◆ Exercise directions
The lines below from the one with "моторное масло для рено сандеро: none -> 85" up to and including the one with "predicted_delay, 2018-05-26 18:42: 300 -> 600" are what you should set down, exactly and without pictures.

◆ Material provided
+ + + +
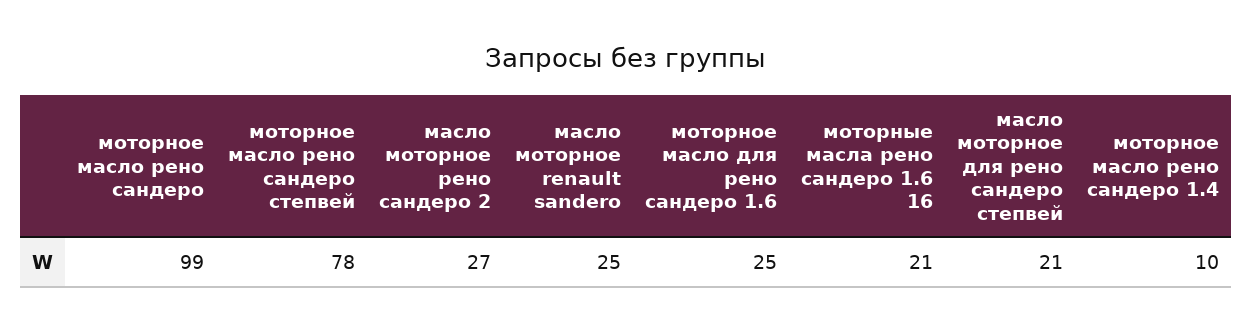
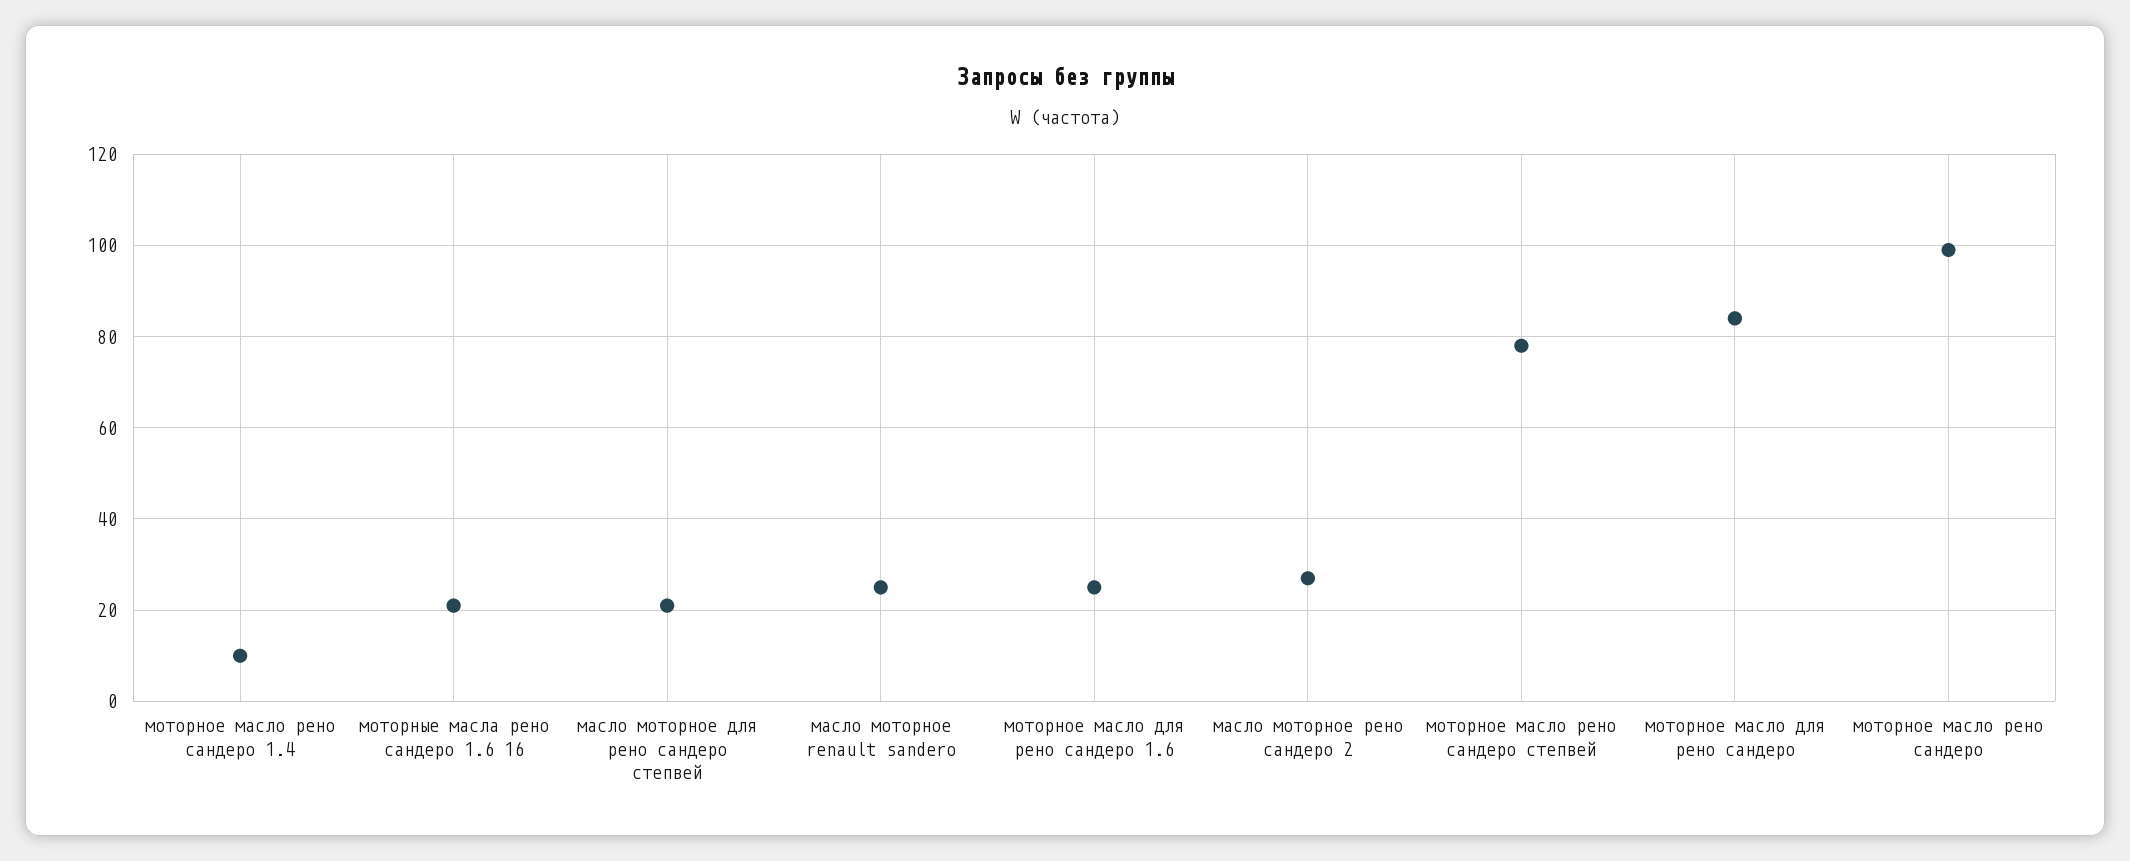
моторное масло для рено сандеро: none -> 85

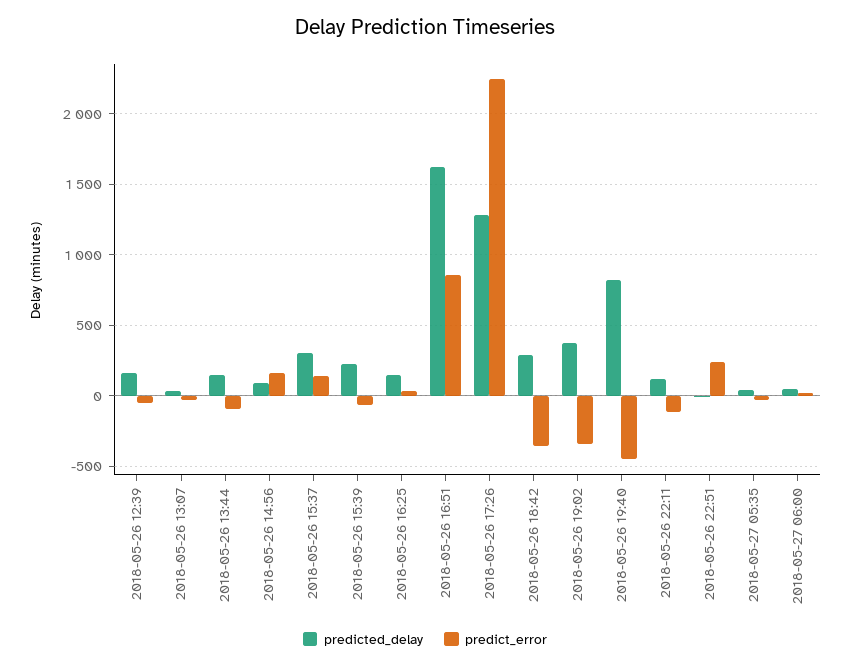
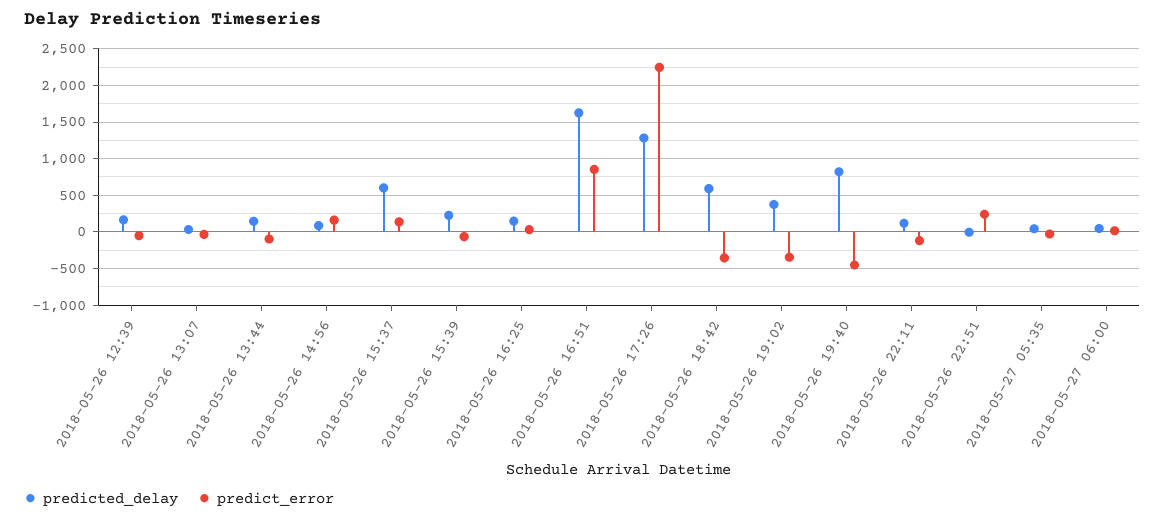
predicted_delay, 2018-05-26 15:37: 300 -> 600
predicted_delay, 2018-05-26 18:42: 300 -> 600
+ + + +
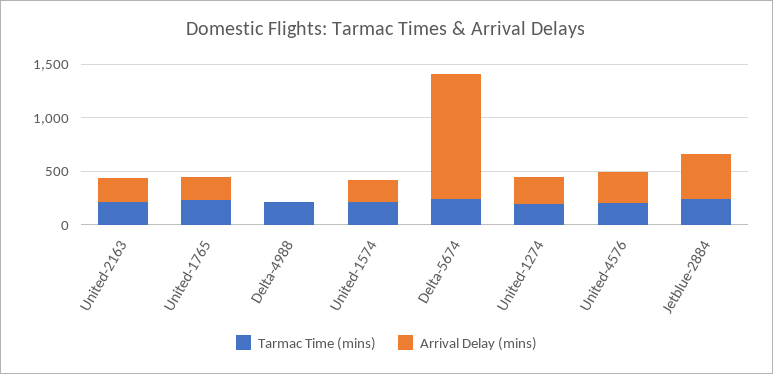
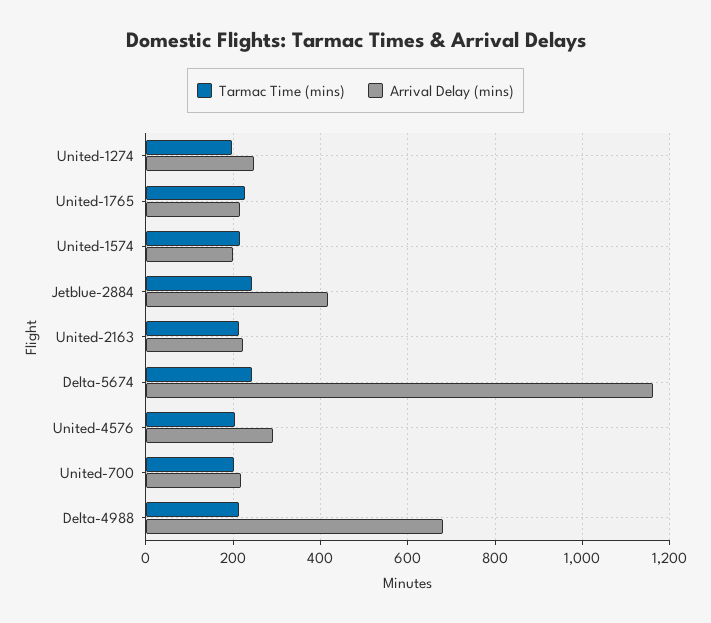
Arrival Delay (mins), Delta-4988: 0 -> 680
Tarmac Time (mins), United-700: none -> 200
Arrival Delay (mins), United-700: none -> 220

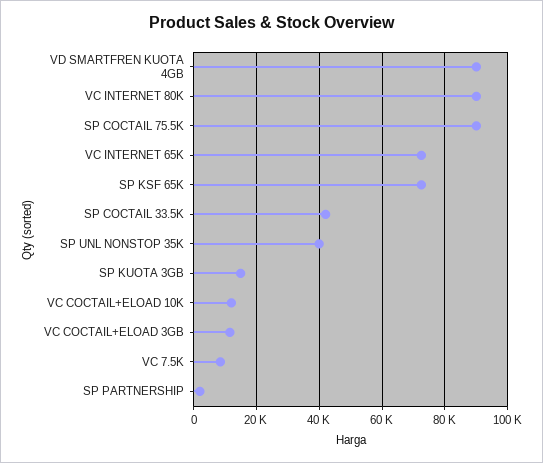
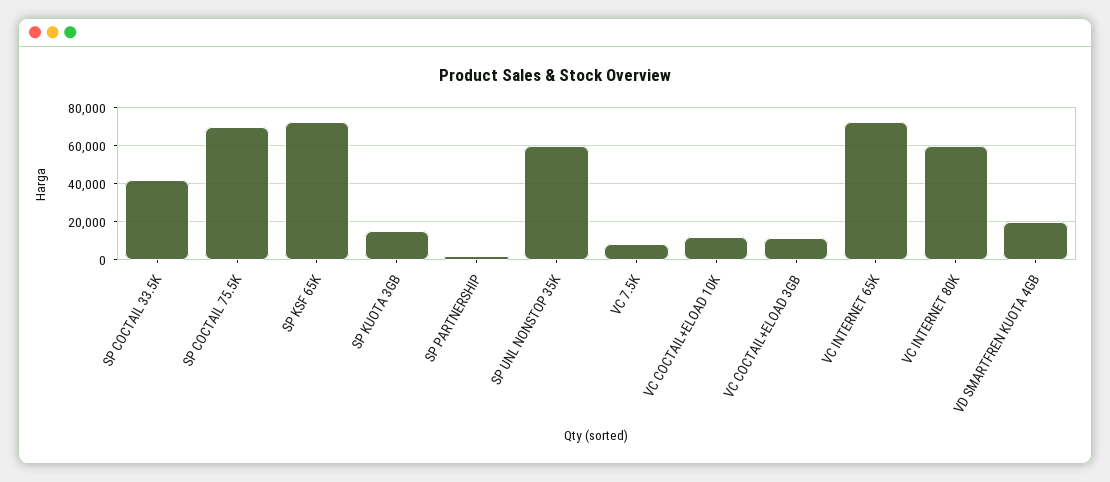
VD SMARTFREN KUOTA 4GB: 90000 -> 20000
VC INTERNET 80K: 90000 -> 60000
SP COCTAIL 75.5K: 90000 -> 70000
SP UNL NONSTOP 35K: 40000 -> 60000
+ + + +
◆ Response
моторное масло для рено сандеро: none -> 85

predicted_delay, 2018-05-26 15:37: 300 -> 600
predicted_delay, 2018-05-26 18:42: 300 -> 600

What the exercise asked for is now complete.